Saved entries:

Segment Open

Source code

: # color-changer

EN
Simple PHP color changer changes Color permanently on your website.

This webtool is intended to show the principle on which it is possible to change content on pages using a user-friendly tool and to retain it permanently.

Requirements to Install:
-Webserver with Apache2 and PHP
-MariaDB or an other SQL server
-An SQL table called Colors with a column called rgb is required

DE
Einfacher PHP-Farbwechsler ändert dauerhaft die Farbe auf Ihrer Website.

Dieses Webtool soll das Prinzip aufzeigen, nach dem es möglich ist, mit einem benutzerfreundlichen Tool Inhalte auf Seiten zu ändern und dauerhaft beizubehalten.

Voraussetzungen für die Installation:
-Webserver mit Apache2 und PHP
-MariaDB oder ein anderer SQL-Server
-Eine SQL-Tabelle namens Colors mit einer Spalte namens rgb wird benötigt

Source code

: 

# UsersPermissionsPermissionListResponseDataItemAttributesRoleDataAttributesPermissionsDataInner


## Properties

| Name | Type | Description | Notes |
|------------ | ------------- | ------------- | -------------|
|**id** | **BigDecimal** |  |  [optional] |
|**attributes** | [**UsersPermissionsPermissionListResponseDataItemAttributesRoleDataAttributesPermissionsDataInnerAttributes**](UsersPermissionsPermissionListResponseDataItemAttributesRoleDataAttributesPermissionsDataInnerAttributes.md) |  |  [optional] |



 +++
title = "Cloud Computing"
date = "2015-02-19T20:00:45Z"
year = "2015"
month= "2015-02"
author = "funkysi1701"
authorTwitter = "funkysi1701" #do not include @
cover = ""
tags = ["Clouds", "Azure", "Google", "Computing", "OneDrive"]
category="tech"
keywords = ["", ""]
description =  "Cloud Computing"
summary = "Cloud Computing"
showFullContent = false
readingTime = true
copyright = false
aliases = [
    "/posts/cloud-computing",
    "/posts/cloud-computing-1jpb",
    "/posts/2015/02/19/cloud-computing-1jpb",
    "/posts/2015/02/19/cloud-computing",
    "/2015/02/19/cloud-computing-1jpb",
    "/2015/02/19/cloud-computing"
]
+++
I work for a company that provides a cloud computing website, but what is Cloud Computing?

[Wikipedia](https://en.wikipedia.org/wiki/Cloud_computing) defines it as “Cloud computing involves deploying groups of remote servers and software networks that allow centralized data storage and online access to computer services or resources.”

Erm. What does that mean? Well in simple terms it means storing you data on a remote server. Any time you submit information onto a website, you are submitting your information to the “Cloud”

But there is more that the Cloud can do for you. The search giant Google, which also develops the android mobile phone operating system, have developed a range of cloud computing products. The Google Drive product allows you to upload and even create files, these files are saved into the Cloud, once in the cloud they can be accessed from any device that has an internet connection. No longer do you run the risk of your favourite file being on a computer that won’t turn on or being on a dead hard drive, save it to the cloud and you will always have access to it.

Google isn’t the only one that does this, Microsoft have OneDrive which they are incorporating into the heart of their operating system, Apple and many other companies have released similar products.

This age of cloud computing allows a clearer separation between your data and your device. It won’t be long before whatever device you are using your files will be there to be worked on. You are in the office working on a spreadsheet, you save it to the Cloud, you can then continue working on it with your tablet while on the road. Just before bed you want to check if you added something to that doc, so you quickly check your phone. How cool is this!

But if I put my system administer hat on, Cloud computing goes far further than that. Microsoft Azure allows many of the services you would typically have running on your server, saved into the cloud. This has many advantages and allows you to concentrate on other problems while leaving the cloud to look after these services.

Segment Closed

> Work instruction
Rewrite the listing from the line containing "Google isn’t the" through its final line, changing each "Microsoft" to "MSFT" and leaving everything else the same.

> Result of this exercise
Google isn’t the only one that does this, MSFT have OneDrive which they are incorporating into the heart of their operating system, Apple and many other companies have released similar products.

This age of cloud computing allows a clearer separation between your data and your device. It won’t be long before whatever device you are using your files will be there to be worked on. You are in the office working on a spreadsheet, you save it to the Cloud, you can then continue working on it with your tablet while on the road. Just before bed you want to check if you added something to that doc, so you quickly check your phone. How cool is this!

But if I put my system administer hat on, Cloud computing goes far further than that. MSFT Azure allows many of the services you would typically have running on your server, saved into the cloud. This has many advantages and allows you to concentrate on other problems while leaving the cloud to look after these services.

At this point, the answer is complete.